• Source passage
The terrain and movement rules for WINTER WAR are familiar and generally quite conventional. One feature of the movement rules, however, does stand out: because of the difficult weather conditions during the actual campaign, the movement allowances of all units are relatively small. This seasonal effect magnifies the impact of terrain on movement. The different terrain types represented in the game, interestingly enough, are actually relatively few; these are: clear, swamps, Finnish and Soviet cities, Finnish fortified line hexes, mountains, rivers, lakes, ice, roads, and railroads. Lakes and mountains are impassable, and all units pay one extra movement point to cross an unbridged river hex-side. In addition, all swamp and ice hexes cost Soviet units two movement points to enter; Finnish units pay two movement points to enter both ice and Soviet swamp hexes, but only one movement point for swamp hexes in Finland. Roads are especially important in WINTER WAR (particularly for the Russians) because they negate all terrain penalties so long as units are moving directly from one connected road hex to another. In addition, an unlimited number of combat units from both sides may be transported using friendly rail lines. Units that begin their movement phase on a railroad hex are automatically entrained; those that must move onto a rail hex must pay one additional movement point to entrain. Once entrained, a unit may travel without additional movement cost to any other connected rail hex in its home country. There is no additional cost to detrain. Finally, units in friendly cities or friendly fortified line hexes, or attacked across river hex-sides are doubled on defense.
Combat in WINTER WAR occurs between adjacent opposing units and is resolved using a traditional "Odds Differential" combat results table (CRT). The CRT displays a conventional range of combat outcomes (AE, AR, NE, DR, Ex, and DE); however, at higher odds, it also lists a certain percentage of combat results in parentheses. These parenthetical outcomes apply only to Russian attacks against Finnish units in fortified line hexes; and, without exception, they directly benefit the Finnish defender. The rules governing minimum and maximum attacking odds also work to the advantage of the Finns: for example, voluntary attacks at odds of less than 1 to 4 are not permitted, and attacks at odds greater than 6 to 1 are still treated as 6 to 1’s. Other rules governing combat between adjacent enemy units also differ in important ways for the two sides. Finnish attacks against adjacent enemy units are always voluntary: a Finnish unit may attack all adjacent enemy occupied hexes, some enemy hexes, or even none. In the case of the Russians, however, combat is always mandatory, and all adjacent enemy hexes must be attacked at ‘legal odds’ by at least one Russian unit. Defending stacks must be attacked as a unitary whole; in contrast, different units in an attacking stack may choose to attack the same or a different adjacent hex, so long as all units participate in at least one of the attacks. One of this title’s most notable innovations is that all Finnish 1-1-3 and 0-0-3 units have the option to retreat before combat if a legal retreat route is open, these units occupy a hex in Finland that is north of the ‘A’ hex row, and the Russians have not cleared all four hexes of the Mannerheim Line. Soviet Headquarters, assuming they have an unblocked retreat route may always retreat before combat whichever country they are in.

• Work to complete
Please carry on the passage above about the WINTER WAR game rules, picking up right after its last sentence.

• Recorded data
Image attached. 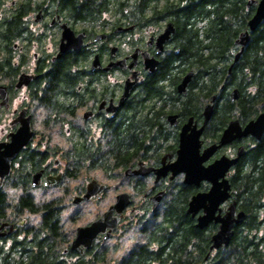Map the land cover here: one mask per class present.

• Answer for this exercise
Supply effects in WINTER WAR are identical for both the Finns and the Russians, and there are only two supply states: ‘Supplied’ and ‘Isolated’. Supplied units operate normally in every respect; isolated units, on the other hand, are halved (retain fractions) for defense, may not attack, and may only move one hex per turn. In addition, neither Russian nor Finnish units are ever eliminated purely as a result of being isolated; however, all isolated units do lose their ZOCs until supply is restored. The rules for tracing supply impose very different requirements on the two sides. Finnish units are in supply if they are able to trace an unblocked supply path of any length to a hex in Finland. This means, in essence, that Finnish units can never be isolated while in their home country. Things are much tougher for the Russians. All Soviet combat units — except for Headquarters and NKVD units which cannot be ‘isolated’ — are in supply if they either occupy an ‘active’ Soviet Supply City, or if they can trace a supply path of five or fewer hexes to a Headquarters unit that, itself, is then able to trace an unblocked line of ten or fewer hexes to an ‘active’ Russian Supply City. An ‘active’ Russian Supply City, by the way, is one that is connected by an unblocked rail line to Leningrad. In addition, all Russian Supply Cities have a ‘supply capacity’ which limits the number of units (computed on the basis of attack factors) that they can actually support at any given time.
The winner of WINTER WAR is determined by victory points, and players may — depending on their accumulated victory points at game end — achieve one of five victory levels: Soviet Decisive, Soviet Substantive, or Soviet Marginal; a Draw; or a Finnish Decisive victory. The Russian player accrues victory points by capturing key Finnish cities and by clearing the whole of the fortified Mannerheim Line. In addition, the Russians can gain victory points by advancing into the western part of Finnish territory north of the ‘A’ hex row. If the Optional Game rules are in effect, the Soviet player can also receive victory points for any special ‘Allied’ units that are destroyed. The Finnish player, for his part, receives varying numbers of victory points for capturing different Soviet cities; he also receives points for each game turn that the Russian player fails to maintain seven combat units within five hexes of Murmansk.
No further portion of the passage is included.